Fundraiser Pete Wallroth said the CIoF had made “seemingly never-ending attempts” to “meet members’ genuine well articulated questions about their practice with silence and shut down”, while fundraising consultant Sarah Goddard accused the CIoF of “blatantly ignoring questions”.
It also emerged at the meeting that the conclusion of a report into allegations of sexual misconduct at events run by the CIoF had been postponed until at least the end of the week.
Rowney told CIoF members that new evidence had come to light, so the board would not receive copies of the report, which was expected to be completed last week, until Friday.
The CIoF has faced criticism in recent months over its handling of an investigation into allegations of sexual misconduct at an event run by the organisation in 2014.

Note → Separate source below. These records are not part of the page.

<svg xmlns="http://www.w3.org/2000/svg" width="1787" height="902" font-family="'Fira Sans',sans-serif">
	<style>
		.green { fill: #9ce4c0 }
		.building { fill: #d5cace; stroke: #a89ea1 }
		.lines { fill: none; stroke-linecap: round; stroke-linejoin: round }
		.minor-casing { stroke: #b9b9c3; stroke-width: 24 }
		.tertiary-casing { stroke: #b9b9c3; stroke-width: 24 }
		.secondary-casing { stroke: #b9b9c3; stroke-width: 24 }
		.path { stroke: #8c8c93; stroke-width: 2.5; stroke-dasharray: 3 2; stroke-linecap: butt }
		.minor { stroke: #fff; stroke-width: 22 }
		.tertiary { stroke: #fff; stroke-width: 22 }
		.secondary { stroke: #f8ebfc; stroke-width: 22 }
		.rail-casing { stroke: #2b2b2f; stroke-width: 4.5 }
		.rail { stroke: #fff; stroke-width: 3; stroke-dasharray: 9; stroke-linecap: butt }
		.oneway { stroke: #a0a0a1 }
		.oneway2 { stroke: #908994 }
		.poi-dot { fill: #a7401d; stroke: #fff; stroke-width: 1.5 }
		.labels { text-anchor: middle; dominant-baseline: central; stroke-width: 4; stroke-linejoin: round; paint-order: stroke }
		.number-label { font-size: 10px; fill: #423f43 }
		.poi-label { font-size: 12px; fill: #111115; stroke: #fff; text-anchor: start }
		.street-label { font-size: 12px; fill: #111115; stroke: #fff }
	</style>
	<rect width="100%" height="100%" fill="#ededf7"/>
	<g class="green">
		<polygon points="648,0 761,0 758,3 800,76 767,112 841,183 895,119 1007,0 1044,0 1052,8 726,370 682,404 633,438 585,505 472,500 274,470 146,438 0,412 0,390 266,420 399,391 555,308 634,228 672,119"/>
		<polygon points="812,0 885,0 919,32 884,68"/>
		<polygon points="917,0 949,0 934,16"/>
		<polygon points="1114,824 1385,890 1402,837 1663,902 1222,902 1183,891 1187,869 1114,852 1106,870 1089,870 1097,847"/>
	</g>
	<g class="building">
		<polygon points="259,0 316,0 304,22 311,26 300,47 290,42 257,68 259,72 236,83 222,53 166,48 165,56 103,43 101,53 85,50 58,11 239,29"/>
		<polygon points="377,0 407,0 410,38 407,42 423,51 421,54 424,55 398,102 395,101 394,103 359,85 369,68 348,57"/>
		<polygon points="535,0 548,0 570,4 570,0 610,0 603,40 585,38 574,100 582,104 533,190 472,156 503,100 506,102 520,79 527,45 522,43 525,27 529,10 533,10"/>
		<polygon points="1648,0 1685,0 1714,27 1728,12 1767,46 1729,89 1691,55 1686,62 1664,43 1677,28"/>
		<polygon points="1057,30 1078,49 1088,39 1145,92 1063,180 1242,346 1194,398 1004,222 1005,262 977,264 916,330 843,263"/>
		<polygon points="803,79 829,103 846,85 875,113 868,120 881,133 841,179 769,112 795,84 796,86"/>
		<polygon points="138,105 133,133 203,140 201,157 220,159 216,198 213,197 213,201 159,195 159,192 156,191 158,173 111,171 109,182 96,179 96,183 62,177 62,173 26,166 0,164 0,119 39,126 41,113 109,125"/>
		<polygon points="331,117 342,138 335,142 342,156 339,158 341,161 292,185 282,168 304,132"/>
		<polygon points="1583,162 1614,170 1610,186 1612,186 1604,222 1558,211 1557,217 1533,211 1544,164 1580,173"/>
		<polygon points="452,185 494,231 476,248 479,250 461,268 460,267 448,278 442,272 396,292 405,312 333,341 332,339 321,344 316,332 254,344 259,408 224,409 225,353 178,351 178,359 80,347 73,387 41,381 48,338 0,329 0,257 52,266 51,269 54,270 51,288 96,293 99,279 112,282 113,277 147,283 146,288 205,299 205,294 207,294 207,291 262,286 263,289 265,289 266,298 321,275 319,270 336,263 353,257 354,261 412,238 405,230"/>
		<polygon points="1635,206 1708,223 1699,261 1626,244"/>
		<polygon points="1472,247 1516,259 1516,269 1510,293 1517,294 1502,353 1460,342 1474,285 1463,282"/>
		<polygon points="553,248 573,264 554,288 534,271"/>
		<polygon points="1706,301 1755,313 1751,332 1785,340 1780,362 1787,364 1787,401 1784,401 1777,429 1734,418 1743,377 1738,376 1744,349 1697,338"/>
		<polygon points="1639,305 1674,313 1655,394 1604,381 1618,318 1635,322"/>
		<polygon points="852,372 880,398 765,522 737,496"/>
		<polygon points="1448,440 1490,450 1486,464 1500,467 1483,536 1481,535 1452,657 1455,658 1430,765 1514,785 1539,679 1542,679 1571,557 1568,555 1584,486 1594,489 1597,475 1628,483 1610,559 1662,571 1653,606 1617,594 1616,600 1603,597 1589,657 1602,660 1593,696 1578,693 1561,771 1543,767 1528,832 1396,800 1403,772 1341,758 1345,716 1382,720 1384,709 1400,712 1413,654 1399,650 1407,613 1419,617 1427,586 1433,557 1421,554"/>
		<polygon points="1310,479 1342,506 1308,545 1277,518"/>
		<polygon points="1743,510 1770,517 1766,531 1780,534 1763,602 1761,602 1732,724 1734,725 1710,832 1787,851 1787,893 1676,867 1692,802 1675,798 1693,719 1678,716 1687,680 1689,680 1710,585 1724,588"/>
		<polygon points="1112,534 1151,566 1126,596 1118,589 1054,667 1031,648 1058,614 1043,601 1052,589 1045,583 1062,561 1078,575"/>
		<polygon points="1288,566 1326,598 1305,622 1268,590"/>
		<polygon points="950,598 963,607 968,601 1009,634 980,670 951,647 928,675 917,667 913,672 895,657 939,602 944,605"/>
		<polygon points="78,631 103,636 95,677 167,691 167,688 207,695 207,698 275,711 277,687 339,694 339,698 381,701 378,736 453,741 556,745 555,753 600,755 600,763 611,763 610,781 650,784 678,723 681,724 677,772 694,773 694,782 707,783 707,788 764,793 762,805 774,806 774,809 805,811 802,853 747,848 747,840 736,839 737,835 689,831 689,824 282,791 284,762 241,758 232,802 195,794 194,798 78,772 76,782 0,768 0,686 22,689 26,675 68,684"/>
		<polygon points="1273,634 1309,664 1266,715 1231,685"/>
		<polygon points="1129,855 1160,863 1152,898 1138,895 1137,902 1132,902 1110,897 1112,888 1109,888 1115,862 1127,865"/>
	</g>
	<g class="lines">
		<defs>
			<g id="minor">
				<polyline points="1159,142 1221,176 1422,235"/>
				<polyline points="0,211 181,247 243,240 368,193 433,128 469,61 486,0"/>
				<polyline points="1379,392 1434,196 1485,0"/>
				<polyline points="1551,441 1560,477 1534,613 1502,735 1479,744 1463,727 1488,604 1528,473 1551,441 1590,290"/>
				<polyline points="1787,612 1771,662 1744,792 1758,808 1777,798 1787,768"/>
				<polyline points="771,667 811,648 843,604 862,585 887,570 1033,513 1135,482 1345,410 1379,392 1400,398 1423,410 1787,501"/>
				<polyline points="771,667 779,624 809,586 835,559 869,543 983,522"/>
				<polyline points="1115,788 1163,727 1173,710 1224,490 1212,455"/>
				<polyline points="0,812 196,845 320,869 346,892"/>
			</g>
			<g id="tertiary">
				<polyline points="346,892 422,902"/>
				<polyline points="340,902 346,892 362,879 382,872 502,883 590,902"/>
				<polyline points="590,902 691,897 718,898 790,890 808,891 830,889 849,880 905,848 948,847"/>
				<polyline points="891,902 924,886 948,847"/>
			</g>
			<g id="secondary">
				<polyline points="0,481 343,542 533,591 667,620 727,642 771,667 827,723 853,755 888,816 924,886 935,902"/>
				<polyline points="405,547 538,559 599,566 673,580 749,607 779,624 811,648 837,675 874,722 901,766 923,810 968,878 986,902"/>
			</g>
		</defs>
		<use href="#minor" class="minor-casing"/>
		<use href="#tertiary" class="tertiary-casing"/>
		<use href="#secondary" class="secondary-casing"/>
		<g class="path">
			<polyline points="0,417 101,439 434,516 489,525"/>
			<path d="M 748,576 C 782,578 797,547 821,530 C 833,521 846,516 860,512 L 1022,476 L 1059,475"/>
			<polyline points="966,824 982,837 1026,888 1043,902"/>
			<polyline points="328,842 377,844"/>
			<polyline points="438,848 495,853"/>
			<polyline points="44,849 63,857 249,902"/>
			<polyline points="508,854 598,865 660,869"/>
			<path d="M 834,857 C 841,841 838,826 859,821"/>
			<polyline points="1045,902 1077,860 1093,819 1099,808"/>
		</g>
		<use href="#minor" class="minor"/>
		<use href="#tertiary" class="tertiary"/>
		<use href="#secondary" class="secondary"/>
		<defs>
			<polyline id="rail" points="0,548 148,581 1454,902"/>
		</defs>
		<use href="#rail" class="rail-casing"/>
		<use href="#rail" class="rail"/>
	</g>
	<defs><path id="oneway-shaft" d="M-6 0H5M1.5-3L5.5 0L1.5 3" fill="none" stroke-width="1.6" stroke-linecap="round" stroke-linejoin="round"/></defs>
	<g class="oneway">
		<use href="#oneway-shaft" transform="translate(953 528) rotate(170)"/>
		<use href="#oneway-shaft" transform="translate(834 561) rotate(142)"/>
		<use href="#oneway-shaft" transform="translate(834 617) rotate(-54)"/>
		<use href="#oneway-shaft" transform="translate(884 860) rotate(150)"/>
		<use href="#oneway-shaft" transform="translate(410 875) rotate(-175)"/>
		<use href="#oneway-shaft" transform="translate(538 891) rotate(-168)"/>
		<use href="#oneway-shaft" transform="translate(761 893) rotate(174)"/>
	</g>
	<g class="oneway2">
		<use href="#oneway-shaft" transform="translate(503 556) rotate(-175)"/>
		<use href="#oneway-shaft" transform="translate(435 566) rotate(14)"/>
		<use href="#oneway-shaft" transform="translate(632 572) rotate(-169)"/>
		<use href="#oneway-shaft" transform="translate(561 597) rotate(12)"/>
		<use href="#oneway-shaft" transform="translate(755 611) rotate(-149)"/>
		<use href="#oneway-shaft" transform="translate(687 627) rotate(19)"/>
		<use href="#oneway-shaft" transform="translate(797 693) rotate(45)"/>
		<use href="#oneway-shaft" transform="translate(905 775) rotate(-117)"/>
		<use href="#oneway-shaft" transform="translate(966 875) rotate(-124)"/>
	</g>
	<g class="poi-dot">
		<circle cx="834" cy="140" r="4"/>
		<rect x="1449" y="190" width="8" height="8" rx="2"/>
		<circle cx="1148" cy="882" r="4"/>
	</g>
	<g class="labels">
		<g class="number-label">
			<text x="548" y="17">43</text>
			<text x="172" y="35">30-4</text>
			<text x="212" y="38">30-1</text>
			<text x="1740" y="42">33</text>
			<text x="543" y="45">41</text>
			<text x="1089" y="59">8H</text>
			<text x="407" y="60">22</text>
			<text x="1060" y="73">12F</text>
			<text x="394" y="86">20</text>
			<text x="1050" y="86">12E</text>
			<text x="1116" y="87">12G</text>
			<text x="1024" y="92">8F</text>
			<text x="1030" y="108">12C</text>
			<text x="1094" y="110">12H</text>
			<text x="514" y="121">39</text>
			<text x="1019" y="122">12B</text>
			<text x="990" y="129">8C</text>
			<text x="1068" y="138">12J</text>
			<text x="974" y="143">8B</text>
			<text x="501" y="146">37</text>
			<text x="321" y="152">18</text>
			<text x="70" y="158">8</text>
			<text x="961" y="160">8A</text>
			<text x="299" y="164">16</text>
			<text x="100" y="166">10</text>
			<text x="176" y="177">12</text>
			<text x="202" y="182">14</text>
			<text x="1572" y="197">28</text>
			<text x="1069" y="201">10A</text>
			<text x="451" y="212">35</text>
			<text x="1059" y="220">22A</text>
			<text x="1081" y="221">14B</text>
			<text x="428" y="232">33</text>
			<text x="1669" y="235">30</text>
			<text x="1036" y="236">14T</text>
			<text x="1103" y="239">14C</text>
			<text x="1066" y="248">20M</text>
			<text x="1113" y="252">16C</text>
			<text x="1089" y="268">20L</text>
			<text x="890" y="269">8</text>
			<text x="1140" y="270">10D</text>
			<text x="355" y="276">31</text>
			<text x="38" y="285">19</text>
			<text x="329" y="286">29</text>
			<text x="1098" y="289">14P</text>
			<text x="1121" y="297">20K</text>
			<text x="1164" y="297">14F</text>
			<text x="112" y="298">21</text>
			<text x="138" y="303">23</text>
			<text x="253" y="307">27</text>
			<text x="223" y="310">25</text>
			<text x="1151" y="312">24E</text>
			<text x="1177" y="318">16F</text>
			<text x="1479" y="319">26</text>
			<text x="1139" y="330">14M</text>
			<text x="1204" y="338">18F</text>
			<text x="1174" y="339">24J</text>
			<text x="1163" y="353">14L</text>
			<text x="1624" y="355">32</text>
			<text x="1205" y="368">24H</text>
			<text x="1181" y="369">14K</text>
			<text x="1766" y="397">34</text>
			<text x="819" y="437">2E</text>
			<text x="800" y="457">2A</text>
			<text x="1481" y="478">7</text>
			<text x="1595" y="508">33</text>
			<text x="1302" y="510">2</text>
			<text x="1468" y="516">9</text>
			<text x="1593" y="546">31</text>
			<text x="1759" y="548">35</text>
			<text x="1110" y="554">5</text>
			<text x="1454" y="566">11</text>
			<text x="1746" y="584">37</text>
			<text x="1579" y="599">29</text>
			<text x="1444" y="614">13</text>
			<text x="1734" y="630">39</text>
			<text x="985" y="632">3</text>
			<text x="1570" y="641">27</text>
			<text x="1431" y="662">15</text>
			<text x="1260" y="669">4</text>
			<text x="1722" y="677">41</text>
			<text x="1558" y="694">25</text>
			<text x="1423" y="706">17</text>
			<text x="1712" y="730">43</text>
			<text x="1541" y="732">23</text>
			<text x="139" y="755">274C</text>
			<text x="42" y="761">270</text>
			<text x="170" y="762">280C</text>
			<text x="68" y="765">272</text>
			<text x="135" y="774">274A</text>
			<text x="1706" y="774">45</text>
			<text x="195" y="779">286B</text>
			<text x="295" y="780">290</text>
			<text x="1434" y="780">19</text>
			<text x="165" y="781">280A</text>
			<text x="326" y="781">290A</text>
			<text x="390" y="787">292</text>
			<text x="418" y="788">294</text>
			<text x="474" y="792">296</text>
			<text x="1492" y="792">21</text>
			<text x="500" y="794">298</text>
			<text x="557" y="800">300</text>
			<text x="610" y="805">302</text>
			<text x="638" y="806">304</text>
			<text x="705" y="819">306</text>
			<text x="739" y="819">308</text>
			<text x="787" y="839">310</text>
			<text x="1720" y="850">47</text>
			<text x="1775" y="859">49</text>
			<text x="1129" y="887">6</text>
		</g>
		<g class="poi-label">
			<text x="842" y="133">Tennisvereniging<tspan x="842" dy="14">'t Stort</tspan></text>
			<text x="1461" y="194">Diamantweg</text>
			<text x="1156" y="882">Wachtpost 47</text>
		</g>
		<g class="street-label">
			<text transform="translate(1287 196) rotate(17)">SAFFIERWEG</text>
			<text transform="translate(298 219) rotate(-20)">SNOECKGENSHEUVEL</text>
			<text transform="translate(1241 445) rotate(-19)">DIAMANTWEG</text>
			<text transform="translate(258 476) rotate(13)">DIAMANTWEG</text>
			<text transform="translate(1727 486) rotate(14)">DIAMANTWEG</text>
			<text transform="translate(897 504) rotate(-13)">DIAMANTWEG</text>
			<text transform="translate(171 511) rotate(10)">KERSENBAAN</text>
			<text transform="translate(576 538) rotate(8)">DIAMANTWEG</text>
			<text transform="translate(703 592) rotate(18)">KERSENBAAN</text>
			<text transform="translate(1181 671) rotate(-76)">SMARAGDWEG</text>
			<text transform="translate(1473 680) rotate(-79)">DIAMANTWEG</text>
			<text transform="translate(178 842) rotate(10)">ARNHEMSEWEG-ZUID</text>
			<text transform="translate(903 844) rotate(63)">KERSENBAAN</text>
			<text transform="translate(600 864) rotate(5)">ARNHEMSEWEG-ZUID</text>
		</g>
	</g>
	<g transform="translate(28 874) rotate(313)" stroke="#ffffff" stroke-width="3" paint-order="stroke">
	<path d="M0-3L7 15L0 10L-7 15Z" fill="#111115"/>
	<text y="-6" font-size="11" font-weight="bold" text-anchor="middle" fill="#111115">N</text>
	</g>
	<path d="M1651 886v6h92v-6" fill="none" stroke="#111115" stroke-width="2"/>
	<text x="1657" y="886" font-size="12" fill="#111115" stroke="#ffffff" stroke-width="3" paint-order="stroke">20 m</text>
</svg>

The investigation was looking into the allegations of sexual assault against a prominent member of the CIoF and reports that the organisation’s former chief executive, Peter Lewis, had been aware of the allegations and failed to act, something Lewis denies.

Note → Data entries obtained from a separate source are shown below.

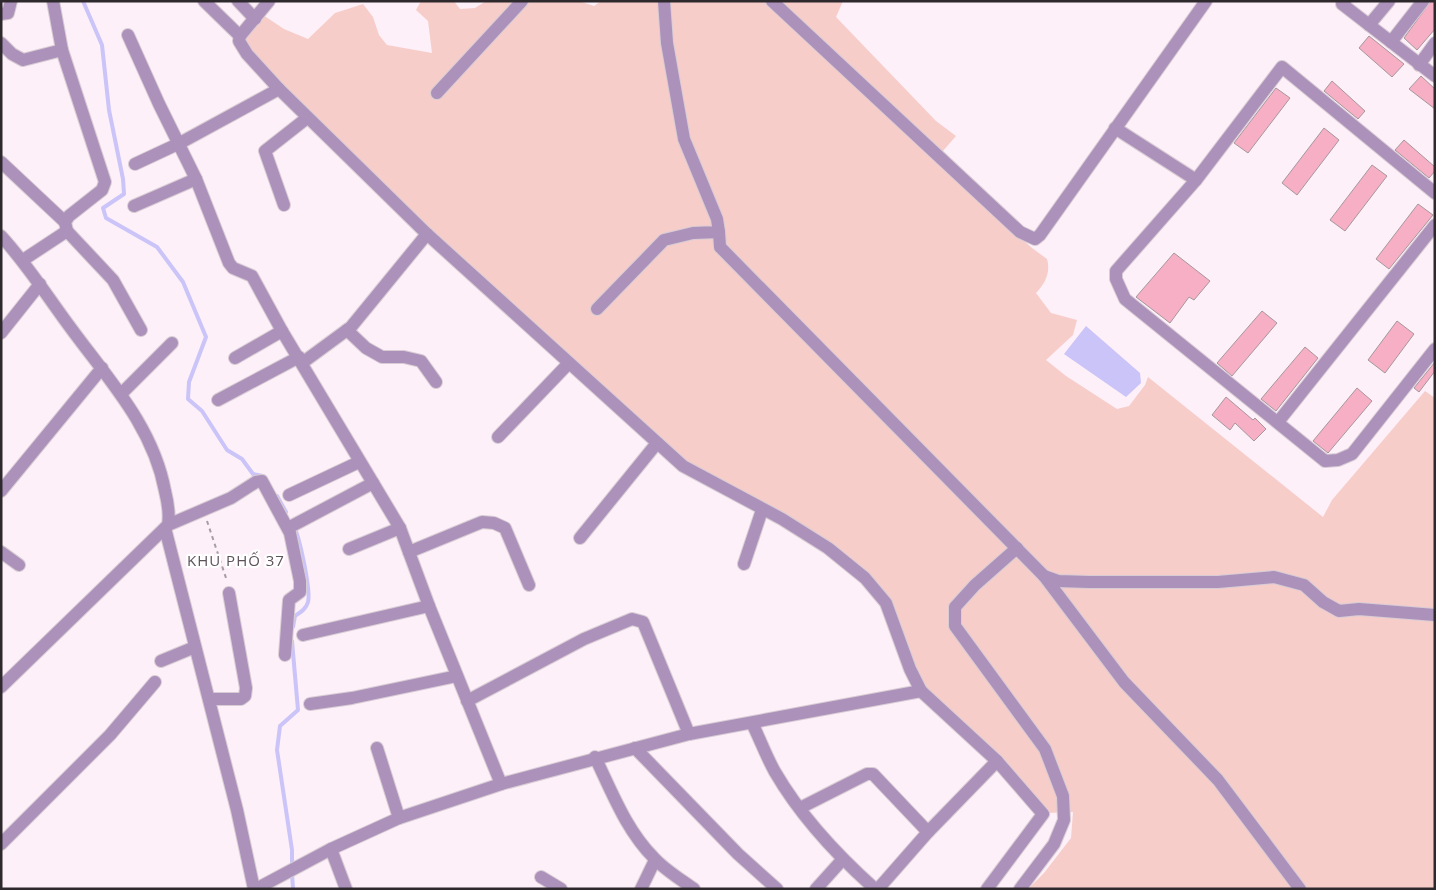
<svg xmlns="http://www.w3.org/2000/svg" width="1436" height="890" font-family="'Open Sans',sans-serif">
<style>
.green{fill:#f7cdca}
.water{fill:#cac4f8}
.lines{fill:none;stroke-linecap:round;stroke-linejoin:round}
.stream{stroke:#cac4f8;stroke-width:4}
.building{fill:#f7afc5;stroke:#a6979b}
.minor-casing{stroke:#d8ccd4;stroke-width:14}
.path{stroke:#a79ea5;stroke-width:2;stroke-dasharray:4 4;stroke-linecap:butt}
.minor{stroke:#ac91bb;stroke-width:12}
.labels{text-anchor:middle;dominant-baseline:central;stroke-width:4.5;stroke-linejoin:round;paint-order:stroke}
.quarter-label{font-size:15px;letter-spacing:1px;fill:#5d525a;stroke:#fff}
</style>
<rect width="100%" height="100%" fill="#fdf0f9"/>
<!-- green -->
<path class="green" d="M421,1H454L460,9L475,8L486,1H579L594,6L601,1H843L836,17L936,121L956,136L936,159L1032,248L1047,259C1051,272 1045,284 1036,293L1051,313L1077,320L1073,335L1046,360L1066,376L1117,409L1129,406L1145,385L1148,377L1323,517L1332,500L1425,391L1435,398V889H1028L1044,873L1071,838L1073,812L1047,813L924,689L868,575L685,462L428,229L250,51L244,38L263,15L284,29L308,39L335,13L363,4L373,17L379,35L387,45L432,53L428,21L416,10Z"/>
<!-- water -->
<polygon class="water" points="1086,326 1140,373 1141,383 1126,397 1064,354"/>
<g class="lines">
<!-- stream -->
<g class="stream">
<polyline points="83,1 102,45 109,110 123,179 124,194 103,208 106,218 157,247 183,282 206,337 189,382 188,399 202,411 227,450 242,459 253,474 263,476"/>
<polyline points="277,496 286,512"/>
<path d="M293,627L295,616C301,612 306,609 308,602C311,591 300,540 295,529"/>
<polyline points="292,641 298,710 280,726 277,750 292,850 292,867"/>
<polyline points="292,874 293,889"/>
</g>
</g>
<!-- building -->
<g class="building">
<polygon points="1431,1 1435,1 1435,29 1417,50 1404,38"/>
<polygon points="1369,36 1404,64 1392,77 1359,48"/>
<polygon points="1421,76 1435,89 1435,109 1409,89"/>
<polygon points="1332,81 1365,111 1358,119 1324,91"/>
<polygon points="1276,88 1290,98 1248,153 1234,143"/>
<polygon points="1324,128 1339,140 1297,195 1282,183"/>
<polygon points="1404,140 1435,167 1435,171 1429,178 1395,150"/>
<polygon points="1372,165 1387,176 1345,231 1330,220"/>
<polygon points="1418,204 1433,215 1389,269 1376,259"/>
<polygon points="1174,253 1210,281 1194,300 1189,297 1170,323 1136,297"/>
<polygon points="1262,311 1277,323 1232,376 1217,363"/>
<polygon points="1397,321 1414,334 1385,373 1368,360"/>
<polygon points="1305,347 1318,358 1276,411 1261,399"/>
<polygon points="1435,362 1435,371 1419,392 1414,388"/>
<polygon points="1357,388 1372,401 1328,453 1313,441"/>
<polygon points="1226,397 1253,420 1255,418 1266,429 1254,441 1235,423 1230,430 1212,415"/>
</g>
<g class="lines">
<defs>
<g id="minor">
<polyline points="204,1 240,36"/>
<polyline points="238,1 255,19"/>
<polyline points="772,1 1020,232 1035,239 1040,235 1206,1"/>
<polyline points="1345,1 1342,4 1435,76"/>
<polyline points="1,14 8,13 11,1"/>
<polyline points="1369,25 1389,1"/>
<polyline points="128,35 159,104 196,179 229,263 233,268 252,276 282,331 400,528 429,606 501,784"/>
<polyline points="1391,42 1423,1"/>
<polyline points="1,43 12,54 23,60 62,50 53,1"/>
<polyline points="62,50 105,182 102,190 69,216 65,222 67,231"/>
<polyline points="1419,65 1435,43"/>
<polyline points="437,93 522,1"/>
<polyline points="1115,128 1196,180 1282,67 1435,193"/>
<polyline points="1,162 65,222"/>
<polyline points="135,164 180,143 279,89"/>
<polyline points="1196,180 1116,271 1116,279 1125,299 1325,461 1338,460 1352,454 1435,349"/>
<polyline points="284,205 265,151 307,118"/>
<polyline points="134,206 196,179"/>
<polyline points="719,232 720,247 1044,576 1124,682 1218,780 1300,889"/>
<path d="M1,236C27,264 47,296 70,327C108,379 153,426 165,491C168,503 170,513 168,525L1,687"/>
<polyline points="23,260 67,231 113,280 141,330"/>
<polyline points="597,309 664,240 693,233 719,232 717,219 684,139 667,43 664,1"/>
<polyline points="347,330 366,348 382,357 404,357 421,361 436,382"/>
<polyline points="1,333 40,284"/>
<polyline points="235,358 282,331"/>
<polyline points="302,363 351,327 427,234"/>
<polyline points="121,394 172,343"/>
<polyline points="218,400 299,357"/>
<polyline points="1278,422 1435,225"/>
<polyline points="498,437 569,363"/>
<polyline points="1,491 102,368"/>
<polyline points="289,495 359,462"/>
<polyline points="168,525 231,498 256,482 262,481 290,533 300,581 300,592 289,600 285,655"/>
<polyline points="165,528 237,810 254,889"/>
<polyline points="288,528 373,483"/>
<polyline points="580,538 657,443"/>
<polyline points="1017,548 975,585 955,607 955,626 1045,749 1063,796 1064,820 1054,844 1020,889"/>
<polyline points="349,549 400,528"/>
<polyline points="1,552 19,565"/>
<polyline points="409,552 482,522 494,523 505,528 529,585"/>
<polyline points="744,564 762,510"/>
<polyline points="1044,576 1058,581 1089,582 1218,582 1274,577 1304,585 1323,602 1339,611 1359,609 1435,615"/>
<polyline points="303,635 429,606"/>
<polyline points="161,661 195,647"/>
<polyline points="921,691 997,761 1043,814 987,889"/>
<polyline points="209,699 241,699 245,696 246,688 229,593"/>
<polyline points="467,701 584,639 632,619 643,622 689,734"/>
<polyline points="310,704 352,698 457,676"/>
<path d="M752,723C760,739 766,756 775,772C800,815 838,856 875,889"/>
<polyline points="377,748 399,818"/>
<polyline points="635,748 738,854 777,889"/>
<path d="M595,757C612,792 626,830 654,858C665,870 680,879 694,889"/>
<polyline points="800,808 867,774 873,774 928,832"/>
<polyline points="1,844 110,735 155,682"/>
<polyline points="331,849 346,889"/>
<polyline points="541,877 561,889"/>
<polyline points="256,889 331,849 399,818 501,784 689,734 921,691 910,669 886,603 865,578 828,548 782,519 683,466 427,234 279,89 247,54 239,41 240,36 269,1"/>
<polyline points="641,889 655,860"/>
<polyline points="816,889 843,859"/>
<polyline points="878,889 928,832 997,761"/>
</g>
</defs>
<!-- minor casing -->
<use href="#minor" class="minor-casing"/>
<!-- path -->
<polyline class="path" points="207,521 227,581"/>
<!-- minor -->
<use href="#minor" class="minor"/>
</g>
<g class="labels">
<!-- quarter labels -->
<g class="quarter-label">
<text x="236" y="560">KHU PHỐ 37</text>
</g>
</g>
<!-- border -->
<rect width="1436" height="890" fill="none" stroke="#2e292d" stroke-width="5"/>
</svg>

In June, the CIoF announced that the investigation into Lewis had cleared him of any wrongdoing, but did not publish the findings, and later admitted that the investigation was in fact “unable to find sufficient evidence” that a complaint had been made to Lewis, but did conclude a complaint was probably made to someone at the CIoF.
The CIoF was also criticised for confusing communications about the issue and for failing to give advance notice to witnesses and survivors that the result would be made public, for which it has since apologised.
During the AGM, Rowney offered an apology for “errors of judgement and lack of empathy” by the CIoF and acknowledged that the way survivors had been treated had exacerbated their suffering.
The report into the second part of the investigation, into the allegations of sexual assault themselves, was expected to be delivered to CIoF’s trustees at the end of June.
But Rowney said: “There has been some additional evidence put into that investigation, so we expect to get it by the end of this week.
“Once the investigations committee has had an opportunity to read it and make recommendations to the board, we’ll then share all of the findings with the people involved, before making the findings public.”
She said, depending on the results of the investigation, there would be the possibility of a disciplinary panel taking place, but that the CIoF would “be as open and transparent as we are able to be regarding the ongoing investigation”.
The meeting also included a special resolution, which updates the CIoF’s complaints and disciplinary rules to ensure they continue to apply to former members, to ensure they cannot avoid disciplinary action simply by resigning their membership.
Rowney announced last month that she would be resigning as chair following the meeting, two years before the end of her term.
In an appointment meeting held immediately after the AGM, trustee Nadine Campbell was elected interim chair until a new permanent chair can be appointed through an open recruitment process.